**** Selected extract ****

In many automation projects, the application is understood, the business case is clear, and the right robot can often be selected relatively early. The timeline usually starts to stretch later, when the project moves from selecting the robot to building a system that can operate reliably on the production floor.
It was this recurring pattern that eventually became the foundation of Impaqt Robotics. Through years of designing and deploying robotic applications, one observation kept repeating. Different applications may look very different from the outside, but within each application area, many of the same deployment challenges kept reappearing from project to project. A machine tending cell, a palletizing setup, a case forming application, and a packaging project all require different final solutions, but each involves engineering work around the robot that is solved repeatedly across similar projects. Configuring tooling, managing utilities, routing cables and tubing, integrating sensors, and making the installation reliable enough for production are rarely one-time challenges.
Why deployment speed matters now
This is one of the less discussed realities of automation. Robots have become easier to buy, program, and support, but many implementation challenges remain familiar. The World Economic Forum reports that 63% of employers identify skills gaps as a major barrier to business transformation between 2025 and 2030 [1], while the International Federation of Robotics reports that manufacturers installed 542,000 industrial robots globally in 2024, more than double the number installed ten years earlier [2]. Manufacturers are investing in automation because they need to increase capacity, improve consistency, and reduce dependency on labor that is becoming increasingly difficult to find.
The pressure to automate is real, but moving from a successful project to repeatable deployment remains a challenge for many manufacturers. McKinsey research found that at least 70% of manufacturers become stuck in what it calls "pilot purgatory," where promising initiatives struggle to scale across operations [3]. While robot deployment presents different challenges than digital transformation programs, the underlying lesson is highly relevant: success depends not only on the technology itself, but on whether the surrounding processes and implementation work can be repeated efficiently and reliably.
Where automation projects actually lose time
A CNC machine tending application is a useful example because the task itself sounds straightforward: pick a raw part, load the machine, remove the finished part, and repeat. The challenge is that none of those actions happen reliably without the supporting setup around them. The project still depends on tooling, machine communication, sensor feedback, utility integration, air blow-off, and a physical installation that can survive years of production use.
The same principle applies across many automation applications. While the technical requirements differ, similar engineering work tends to repeat within each application area from project to project. The robot movement is often the easiest part of the project to understand, while much of the deployment effort sits in everything around it. Selecting the robot may take days. Completing the practical work that turns that robot into a functioning system can take considerably longer.
The same problems keep reappearing
As automation adoption grows, manufacturers are no longer thinking only about one robot in one cell. They are thinking about how automation can be repeated across more lines, more shifts, and sometimes more facilities. This is where traditional deployment approaches often begin to show their limitations. A custom solution may work well for a single application but still fail to create a repeatable path for the next one.

**** Data for review ****

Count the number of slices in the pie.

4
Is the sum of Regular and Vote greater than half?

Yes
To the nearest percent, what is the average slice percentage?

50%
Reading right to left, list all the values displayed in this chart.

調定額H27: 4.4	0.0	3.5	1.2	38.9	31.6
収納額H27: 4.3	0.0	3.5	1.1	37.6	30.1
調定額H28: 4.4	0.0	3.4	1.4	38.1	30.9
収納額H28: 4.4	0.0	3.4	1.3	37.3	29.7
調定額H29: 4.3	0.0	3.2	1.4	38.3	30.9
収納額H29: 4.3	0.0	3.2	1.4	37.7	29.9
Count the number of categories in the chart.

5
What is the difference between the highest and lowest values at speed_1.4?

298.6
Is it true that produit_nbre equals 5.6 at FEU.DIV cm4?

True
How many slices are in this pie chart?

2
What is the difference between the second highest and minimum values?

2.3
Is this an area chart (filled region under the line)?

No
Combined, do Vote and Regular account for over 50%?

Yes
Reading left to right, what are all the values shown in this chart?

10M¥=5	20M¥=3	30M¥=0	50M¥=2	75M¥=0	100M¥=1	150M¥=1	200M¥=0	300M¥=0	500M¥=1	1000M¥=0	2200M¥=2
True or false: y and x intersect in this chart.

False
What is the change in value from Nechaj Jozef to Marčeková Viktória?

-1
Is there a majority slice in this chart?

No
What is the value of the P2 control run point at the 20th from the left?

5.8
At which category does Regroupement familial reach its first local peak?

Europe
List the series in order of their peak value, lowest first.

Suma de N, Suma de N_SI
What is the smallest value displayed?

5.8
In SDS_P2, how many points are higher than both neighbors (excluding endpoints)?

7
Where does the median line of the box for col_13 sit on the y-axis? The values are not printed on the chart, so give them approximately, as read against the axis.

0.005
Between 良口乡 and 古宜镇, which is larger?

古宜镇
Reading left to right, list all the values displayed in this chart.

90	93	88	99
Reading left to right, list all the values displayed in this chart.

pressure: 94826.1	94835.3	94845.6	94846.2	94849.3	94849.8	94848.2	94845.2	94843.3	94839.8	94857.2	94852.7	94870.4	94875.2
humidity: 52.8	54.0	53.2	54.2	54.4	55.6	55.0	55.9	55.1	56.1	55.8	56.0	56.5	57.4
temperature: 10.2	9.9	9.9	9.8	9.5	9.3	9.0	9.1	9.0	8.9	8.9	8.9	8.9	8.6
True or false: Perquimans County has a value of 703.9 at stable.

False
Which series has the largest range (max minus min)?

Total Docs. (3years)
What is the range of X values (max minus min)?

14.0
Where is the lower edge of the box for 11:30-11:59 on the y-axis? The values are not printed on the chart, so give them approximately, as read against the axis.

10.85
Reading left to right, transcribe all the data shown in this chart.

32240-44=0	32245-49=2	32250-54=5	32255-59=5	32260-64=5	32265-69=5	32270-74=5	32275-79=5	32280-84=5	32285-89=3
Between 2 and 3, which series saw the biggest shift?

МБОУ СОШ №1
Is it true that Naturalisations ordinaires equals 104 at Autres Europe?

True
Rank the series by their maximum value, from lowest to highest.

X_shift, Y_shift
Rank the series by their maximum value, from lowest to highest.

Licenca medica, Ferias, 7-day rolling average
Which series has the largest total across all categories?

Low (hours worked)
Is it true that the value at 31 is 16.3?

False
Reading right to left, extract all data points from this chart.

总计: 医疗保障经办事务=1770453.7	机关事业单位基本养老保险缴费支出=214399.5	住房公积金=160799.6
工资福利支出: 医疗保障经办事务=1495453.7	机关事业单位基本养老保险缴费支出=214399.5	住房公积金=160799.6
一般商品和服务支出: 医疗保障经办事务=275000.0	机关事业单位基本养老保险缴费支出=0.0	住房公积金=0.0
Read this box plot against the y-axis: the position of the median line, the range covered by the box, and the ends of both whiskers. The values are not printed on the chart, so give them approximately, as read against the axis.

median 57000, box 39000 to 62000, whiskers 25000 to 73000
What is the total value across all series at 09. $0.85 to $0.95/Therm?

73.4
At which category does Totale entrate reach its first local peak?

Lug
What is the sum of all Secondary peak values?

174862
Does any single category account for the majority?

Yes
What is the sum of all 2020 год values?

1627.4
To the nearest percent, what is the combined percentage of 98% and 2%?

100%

****

### What to work on
Continue the passage on deploying industrial robots from its last sentence.

### Response
If every deployment starts with a new tooling layout, a new utility setup, and a new installation approach, automation remains possible but slow to scale. Fortune Business Insights projects the collaborative robot market to grow from USD 2.80 billion in 2026 to USD 13.27 billion by 2034 [4], which makes repeatability more than a technical preference. Manufacturers need ways to deploy automation without repeatedly solving the same supporting challenges from scratch.
From repeated engineering work to repeatable deployment
That observation became the foundation of Impaqt Robotics.
Rather than designing products around individual projects, we design them around recurring deployment challenges. The applications may be different, but many of the engineering tasks inside those applications are repeated again and again. That is where we focus.
This platform approach runs throughout the Impaqt Robotics portfolio. Instead of creating one-off solutions, we develop standardized building blocks that can be configured for different applications, robot brands, and production environments. The objective is not to standardize the application itself. Every production line is different. The objective is to standardize the engineering work that does not need to be reinvented every time.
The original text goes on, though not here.